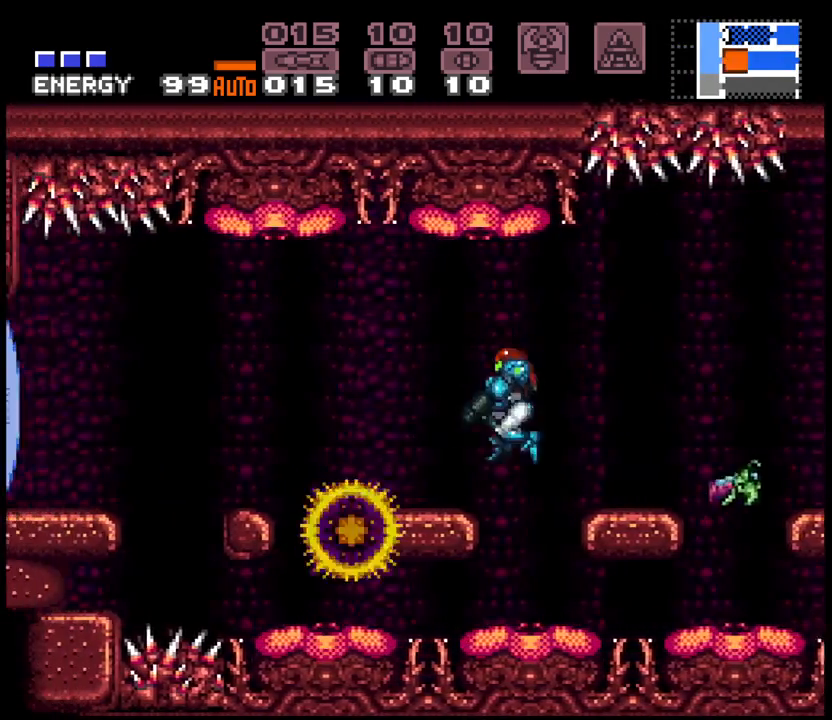
{"buttons": ["A", "DPAD_LEFT"], "events": [[33, "L1", "up"], [33, "X", "down"], [100, "X", "up"], [267, "B", "down"], [350, "B", "up"]]}
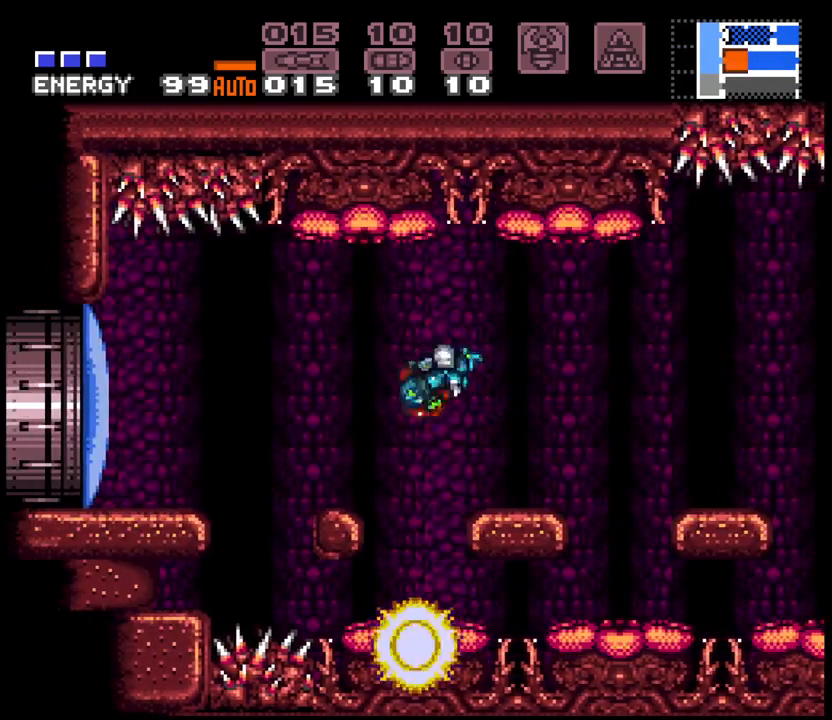
{"buttons": ["A", "DPAD_LEFT"], "events": [[300, "B", "down"], [383, "B", "up"], [417, "A", "up"], [467, "A", "down"]]}
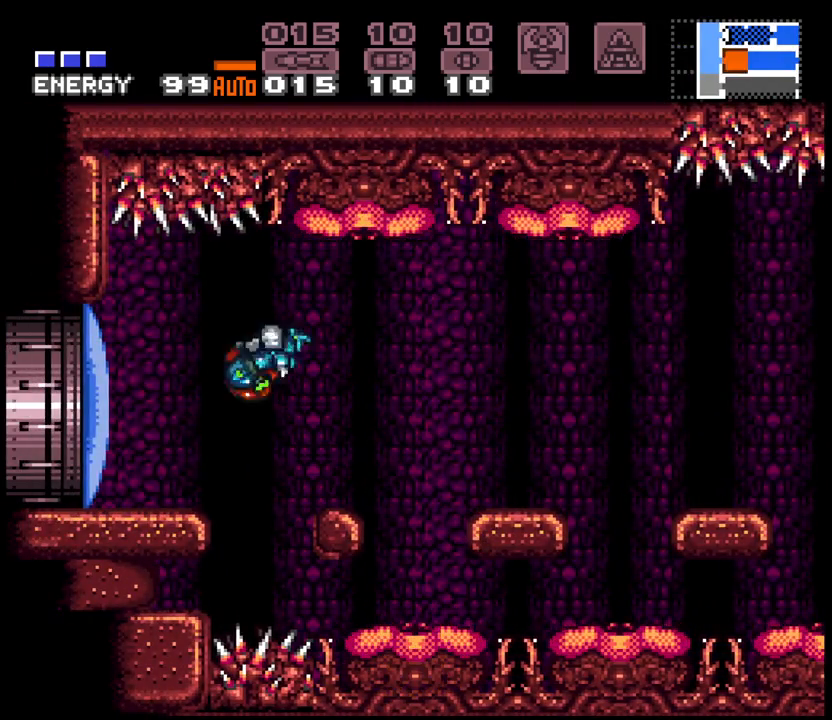
{"buttons": ["A", "DPAD_LEFT"], "events": [[50, "X", "down"], [150, "X", "up"]]}
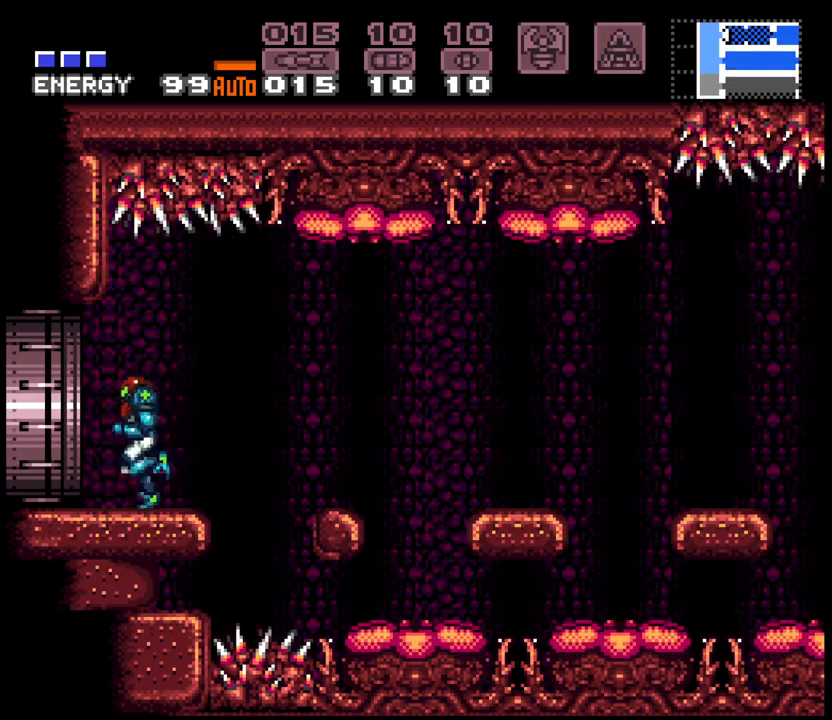
{"buttons": ["A", "DPAD_LEFT"], "events": [[233, "DPAD_LEFT", "up"], [367, "DPAD_LEFT", "down"]]}
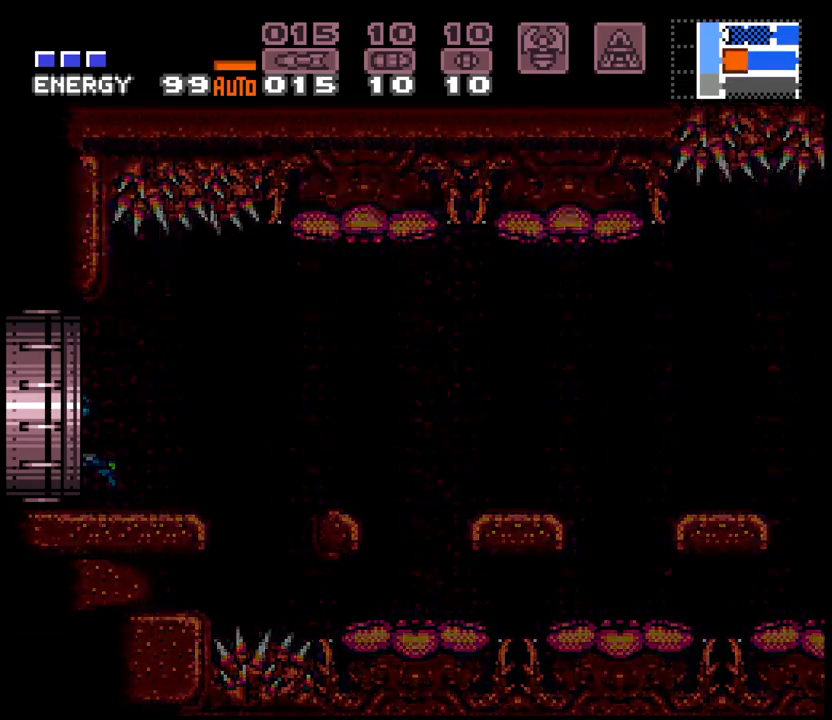
{"buttons": ["A", "DPAD_LEFT"], "events": []}
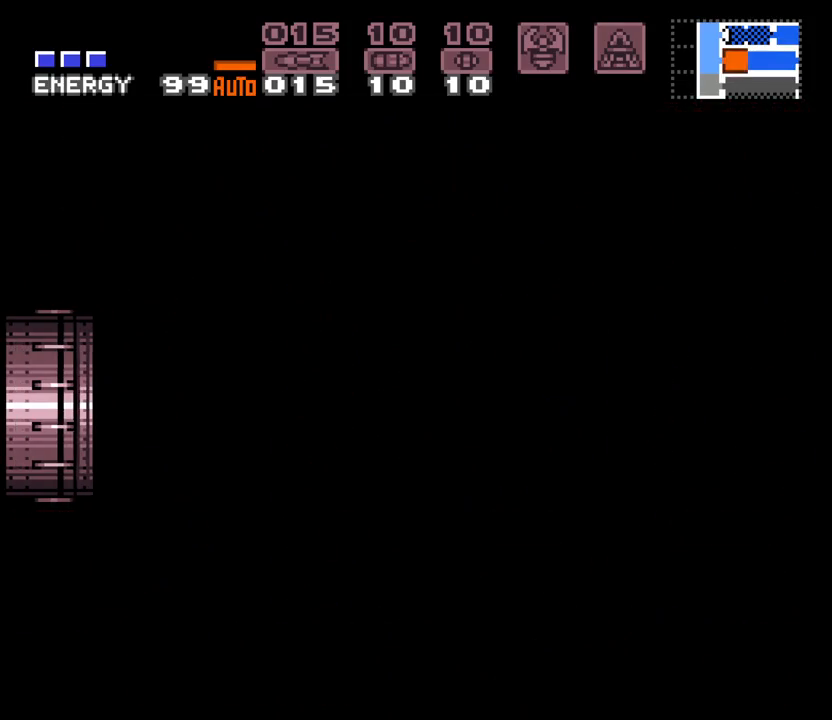
{"buttons": ["A", "L1", "DPAD_LEFT"], "events": [[433, "L1", "down"]]}
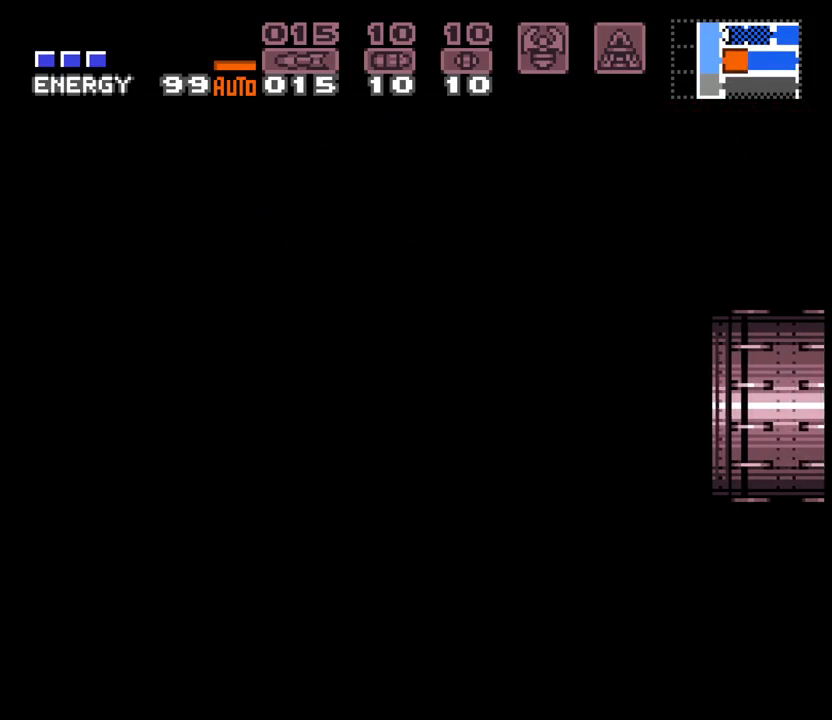
{"buttons": ["A", "DPAD_LEFT"], "events": [[17, "L1", "up"]]}
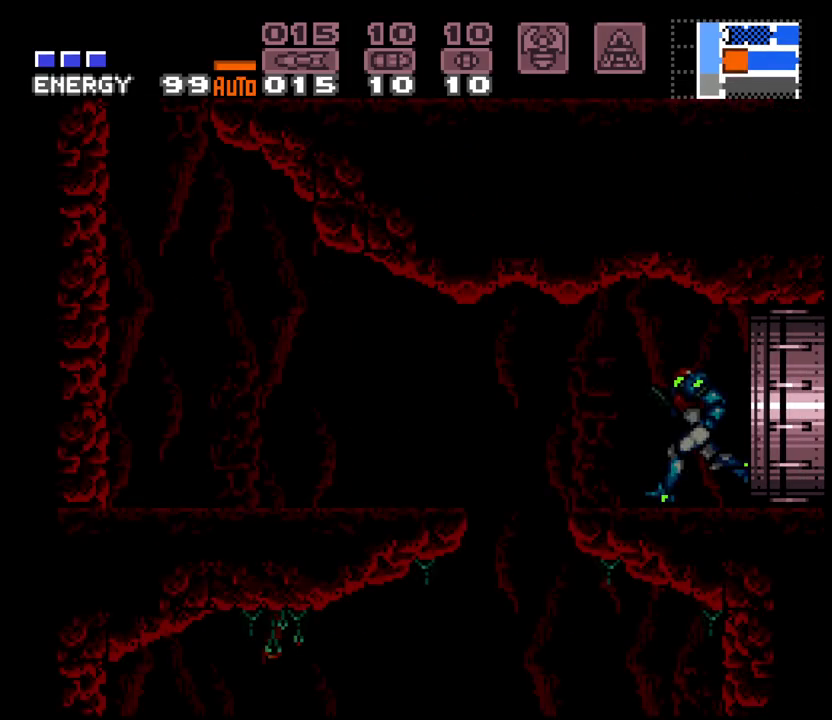
{"buttons": ["A", "DPAD_LEFT"], "events": []}
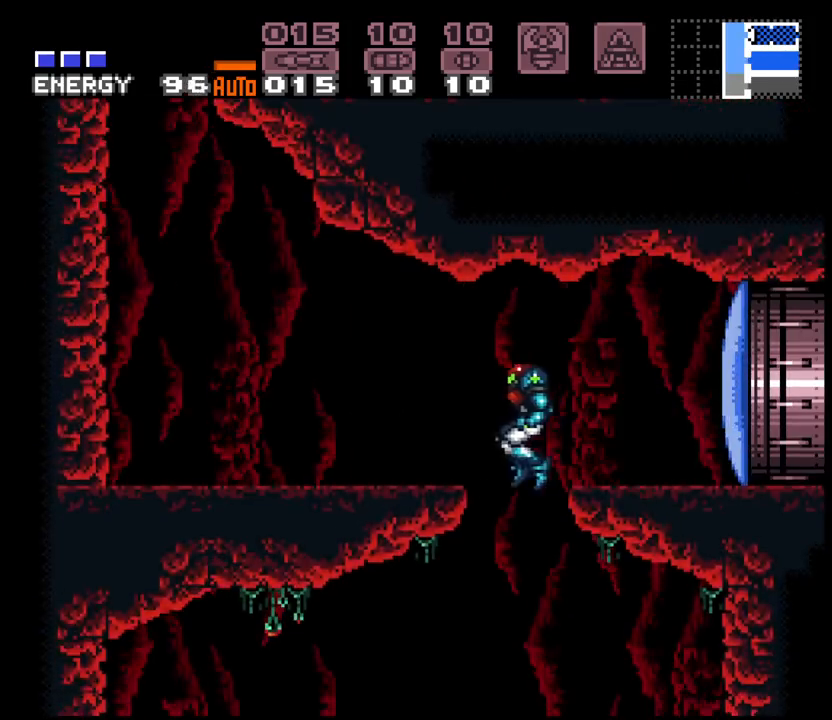
{"buttons": ["A", "DPAD_LEFT"], "events": [[50, "DPAD_LEFT", "up"], [250, "DPAD_LEFT", "down"]]}
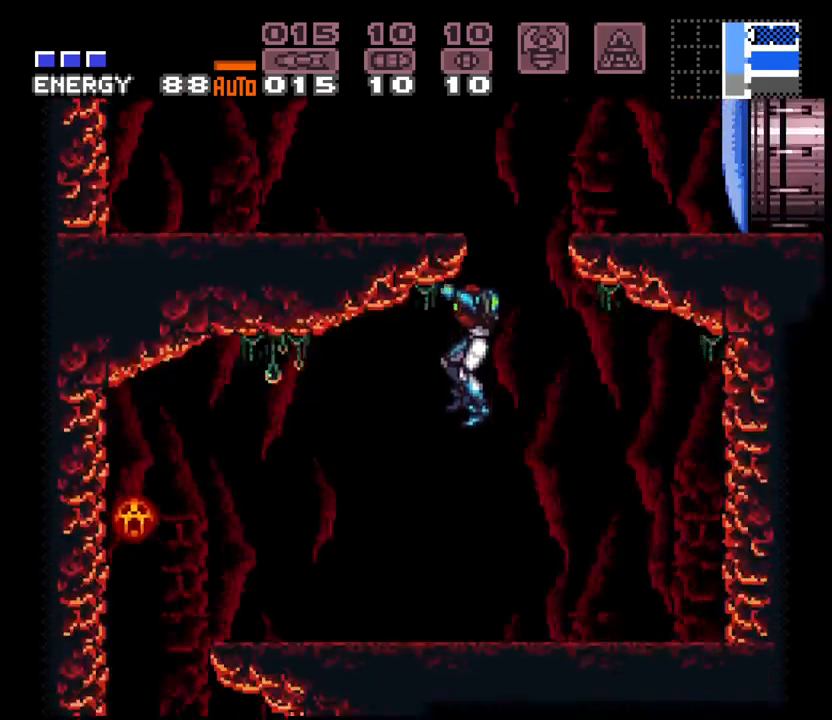
{"buttons": ["A", "B", "R1", "DPAD_LEFT"], "events": [[117, "DPAD_LEFT", "up"], [150, "DPAD_RIGHT", "down"], [200, "B", "down"], [217, "DPAD_RIGHT", "up"], [217, "R1", "down"], [250, "DPAD_LEFT", "down"]]}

———

* _Your instructions_
Whenever a line above has the word "down" in it, copy that line.

* _Reply_
{"buttons": ["A", "DPAD_LEFT"], "events": [[33, "L1", "up"], [33, "X", "down"], [100, "X", "up"], [267, "B", "down"], [350, "B", "up"]]}
{"buttons": ["A", "DPAD_LEFT"], "events": [[300, "B", "down"], [383, "B", "up"], [417, "A", "up"], [467, "A", "down"]]}
{"buttons": ["A", "DPAD_LEFT"], "events": [[50, "X", "down"], [150, "X", "up"]]}
{"buttons": ["A", "DPAD_LEFT"], "events": [[233, "DPAD_LEFT", "up"], [367, "DPAD_LEFT", "down"]]}
{"buttons": ["A", "L1", "DPAD_LEFT"], "events": [[433, "L1", "down"]]}
{"buttons": ["A", "DPAD_LEFT"], "events": [[50, "DPAD_LEFT", "up"], [250, "DPAD_LEFT", "down"]]}
{"buttons": ["A", "B", "R1", "DPAD_LEFT"], "events": [[117, "DPAD_LEFT", "up"], [150, "DPAD_RIGHT", "down"], [200, "B", "down"], [217, "DPAD_RIGHT", "up"], [217, "R1", "down"], [250, "DPAD_LEFT", "down"]]}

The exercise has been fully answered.